The seedbeds of socialism
The outbursts of independent activity by the poor which Engels described remained isolated and were often strangled at birth, or in early infancy, because the classes they represented were not yet coherent enough to sustain independent organisation. But they were significant. They showed the possibilities which the revolution opened up, and began the discussions which have continued to be central to the working class movement. The debates which engaged the English revolutionaries--whether to wait for divine intervention from above or take direct action, whether to rely on moral force or physical force (or a combination of the two), how to stir the masses into action--were debates which rose again in the Chartist movement of the 19th century, and in every mass movement since. The 17th century radicals dreamt of a society of equality and freedom, the same dream which inspired the the Utopian Socialists two centuries later. The experience of the Chartists and the writings of the Utopian Socialists were drawn on by Marx and Engels as they formulated the theory which could show how to make the Diggers' dream of equality a real possibility.

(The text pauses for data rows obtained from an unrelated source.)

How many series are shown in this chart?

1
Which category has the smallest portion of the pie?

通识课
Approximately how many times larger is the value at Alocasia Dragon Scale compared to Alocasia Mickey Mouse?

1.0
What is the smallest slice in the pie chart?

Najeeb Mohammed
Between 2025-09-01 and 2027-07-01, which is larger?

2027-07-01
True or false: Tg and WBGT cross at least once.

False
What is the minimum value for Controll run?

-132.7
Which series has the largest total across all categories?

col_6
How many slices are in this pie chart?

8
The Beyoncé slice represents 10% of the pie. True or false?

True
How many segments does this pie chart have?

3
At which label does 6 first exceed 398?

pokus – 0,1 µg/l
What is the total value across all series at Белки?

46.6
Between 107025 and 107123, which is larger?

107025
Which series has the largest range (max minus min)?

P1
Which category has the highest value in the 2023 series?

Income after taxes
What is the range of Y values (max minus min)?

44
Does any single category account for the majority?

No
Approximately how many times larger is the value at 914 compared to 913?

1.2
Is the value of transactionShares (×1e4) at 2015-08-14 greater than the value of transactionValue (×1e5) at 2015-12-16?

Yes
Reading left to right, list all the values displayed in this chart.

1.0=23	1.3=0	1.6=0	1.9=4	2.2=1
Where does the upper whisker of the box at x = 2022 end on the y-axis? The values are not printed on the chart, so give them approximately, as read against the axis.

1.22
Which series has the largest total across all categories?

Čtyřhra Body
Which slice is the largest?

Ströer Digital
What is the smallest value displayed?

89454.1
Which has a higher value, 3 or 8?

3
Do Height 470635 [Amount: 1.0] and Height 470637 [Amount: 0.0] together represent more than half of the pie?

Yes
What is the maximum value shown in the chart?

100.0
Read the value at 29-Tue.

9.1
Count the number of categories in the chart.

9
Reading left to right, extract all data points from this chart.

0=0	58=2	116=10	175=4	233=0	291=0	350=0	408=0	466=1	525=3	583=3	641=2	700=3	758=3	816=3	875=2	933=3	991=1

The Far Left in the English Revolution is a brilliant book. It gives an exciting flavour of the revolutionary possibilities in our past, without sacrificing its theoretical clarity. It deepens our understanding of the forces whose struggles shaped the outcome of the English Revolution and it encourages a deeper understanding of a Marxist account of historical change and what makes a revolution. Manning's account of the revolution helps to illuminate aspects of the revolution such as the shifts in consciousness, the changing relationship between ideology and experience, and the question of state power. All of this means it is a book which helps us understand the past as part of the future.